I’m back from a week at the Inman News Real Estate Connect conference with a new head of steam. I’m a repeat offender. And as rich as the conference sessions are, I always find that the real inspiration comes from what the veterans refer to as "LobbyCon" — those times spent hanging out in the lobby of the conference venue swapping war stories and ideas with colleagues.
The reality is that this year there doesn’t seem to be much new and shiny on the real estate technology front, at least from my view in the visitors’ bleachers. Years ago, we were all giddy about those blog things. Then came mashups, video, PDAs, social media, social media and more social media.
Call it a rut, but if I hear one more person talk about Facebook as the holy grail of real estate marketing, I am going to shoot myself through the temple with the two-hole punch I no longer need in my paperless office. Because it’s not.

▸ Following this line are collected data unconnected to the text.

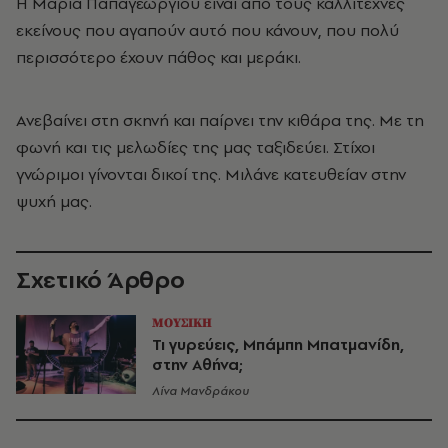
Η Μαρία Παπαγεωργίου είναι από τους καλλιτέχνες
εκείνους που αγαπούν αυτό που κάνουν, που πολύ
περισσότερο έχουν πάθος και μεράκι.
Ανεβαίνει στη σκηνή και παίρνει την κιθάρα της. Με τη
φωνή και τις μελωδίες της μας ταξιδεύει. Στίχοι
γνώριμοι γίνονται δικοί της. Μιλάνε κατευθείαν στην
ψυχή μας.
Σχετικό Άρθρο
ΜΟΥΣΙΚΗ
Τι γυρεύεις, Μπάμπη Μπατμανίδη,
στην Αθήνα;
Λίνα Μανδράκου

What Facebook is (and Twitter, and Foursquare and the little chat box on my sidebar that I generally forget to activate when I am present or deactivate when I leave the room in search of my two-hole punch) is a communications medium.
It is one channel among a sea of channels that an agent might use to connect, or use to give at least the appearance of being somewhat relevant. These things don’t help the consumer. Rather, they are ways in which agents, each his own "1099 island" unto himself, might develop business and maintain relationships.